He is lovely Becky! I think he and Dianes black filly are the same. Just my theory here but I think the white u are seeing is what there is of a blanket right now and I bet he will end up with lots of red spots like Dianes has except her filly's spots are black. I bet one day he will have so many spots that there is not much white blanket showing and it will be spots almost all overlapping on top of each other. I wonder if they both carry lots of suppression factors since it seems like they are trying to be super loud spotted horses?


----------



## ohmt

He is lovely Becky! Like I mentioned before, his white spots are exactly like the blanketed fillies I keep getting from my few spot out of non-appy mares. They are born solid with those white spots on their rumps and then slowly it turns into a blanket or I have two that have varnished out and have huge black spots on their rumps instead of the white spots.

Your mare is stunning and I just love her piano man colt this year. Can't wait to see what she gives you next!


----------



## zoey829

I must say I have enjoyed reading this thread. I have learned so much from those who have posted here. Thanks for all the info and the beautiful pics!!


----------



## HGFarm

I agree with drk Becky... and from the angle of your pics with that stallion- it almost looks like he has a couple of darker chestnut spots hiding under that winter hair. I too think he is trying to form some type of blanket or something under there. It will be very exciting to see what he will look like in the spring shed out. Oh goodie!



Another box of chocolates!!

I also will be watching drk's mare to see what she has- that Piano Man colt is awesome. I think it would be great to cross your PM colt back to her when he is old enough and see what you get!

_PROVIDED RECORDS_
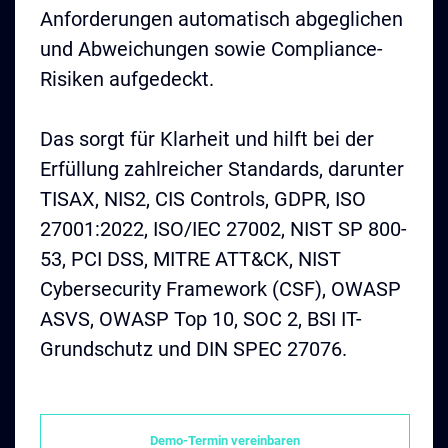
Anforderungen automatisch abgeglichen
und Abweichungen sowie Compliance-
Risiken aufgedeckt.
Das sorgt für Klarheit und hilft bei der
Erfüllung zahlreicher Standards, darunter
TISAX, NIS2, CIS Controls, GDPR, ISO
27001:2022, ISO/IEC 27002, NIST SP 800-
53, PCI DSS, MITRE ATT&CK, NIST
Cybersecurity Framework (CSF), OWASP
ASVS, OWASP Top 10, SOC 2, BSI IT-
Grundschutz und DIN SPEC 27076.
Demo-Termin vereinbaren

* * *

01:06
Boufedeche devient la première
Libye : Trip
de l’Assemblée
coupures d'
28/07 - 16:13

...

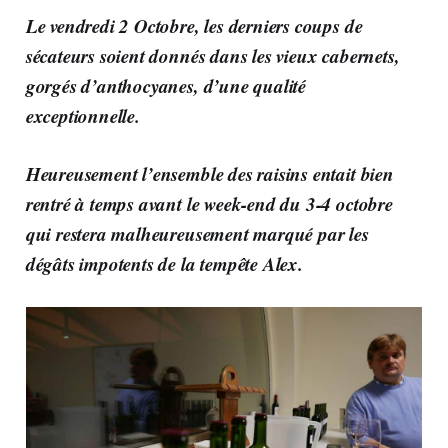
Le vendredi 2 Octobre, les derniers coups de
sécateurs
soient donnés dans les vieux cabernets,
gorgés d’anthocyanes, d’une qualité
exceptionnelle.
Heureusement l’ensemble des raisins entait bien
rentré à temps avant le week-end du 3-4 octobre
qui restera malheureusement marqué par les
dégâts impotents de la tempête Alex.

_WHAT THIS EXERCISE ASKS_
A. Please transcribe part of the forum thread about horse coat spots exactly, starting at "He is lovely Becky! I" and ending after "loud spotted horses?".
B. Continue the forum thread about horse coat spots from its final sentence.

_RESPONSES TO THE TASKS_
A.
He is lovely Becky! I think he and Dianes black filly are the same. Just my theory here but I think the white u are seeing is what there is of a blanket right now and I bet he will end up with lots of red spots like Dianes has except her filly's spots are black. I bet one day he will have so many spots that there is not much white blanket showing and it will be spots almost all overlapping on top of each other. I wonder if they both carry lots of suppression factors since it seems like they are trying to be super loud spotted horses?

B.
Lucky C, those are great examples to show the drastic changes that some horses can do with their color!


----------



## Becky

> BECKY, WE NEED A NEW QUESTION!!


LOL, Diane! I'm running out of questions, but I sure am enjoying this thread and I'd like to see it keep going.





Here's a question, my new stallion that I've pictured - has the blanket and the spotting you see with a bit more coming in. He has white sclera, but no mottling and no striped feet. How does that affect (if any) his ability to pass on appy coloring? Is that unusual?

And wow, love the pictures of your snowflake mare! What a transformation!!


----------



## HGFarm

Again I dont know why, but I dont find the mottling and striped feet so obvious in some of the Minis. Some have a tiny bit of mottling that is really barely noticable, some have a LOT. Also, same thing with the striped feet and sometimes it only shows up if they are cleaned and ready for the show ring.

I would be curious if anyone else has noticed with the Minis, but do your chestnuts seem to show less mottling? Mine have! (Not with the big ones or POAs but I have noticed this with the Minis) I have not seen a lot of the chestnut Appies, but a few so dont have a LOT to compare to.

I have not really given it much of a thought though... most of them have some mottling on the genitals, maybe not so much on the face- also look inside the lips..... it may be somewhat suppressed.


----------



## Sheri Hill

I sure enjoyed all the pics, as I sure love spots too. Had and still have appy big ones and love my spotted lil ones too!

Here are some pics of mine and some of their changes.

Illusion as a foal, clipped after I got him.






Illusion now











Bred to Frosty (here is Frosty)






They had Halle (here is Halle)

as a foal






Halle now


----------



## Sheri Hill

Illusion bred to Dotty (here is Dotty)






The first was a solid black colt






then the same pairing had this filly Sky (here is Sky, she looks allot like Illusion, even has 2 blue eyes. Halle above had gotten 1 partial blue eye)

Sky as a foal






Sky now











Sky and Illusion


----------



## Sheri Hill

Then Illusion and Frostay had this colt last year, Feather







Illusion bred to Dawnie (here is Dawnie)






They had this colt, Twee






then this year Illusion and Dawnie had this filly, Dew with some black spots on rump and a few white ones too and lots of varnish roaning starting, will be interesting to clip her next spring!


----------



## Sheri Hill

Illusion bred to Sunset (here is Sunset)She is homozygous for tobiano as both parents are.






here was Illusion and Sunset foal, a filly, Magic











Illusion bred to Foxie (here is Foxie)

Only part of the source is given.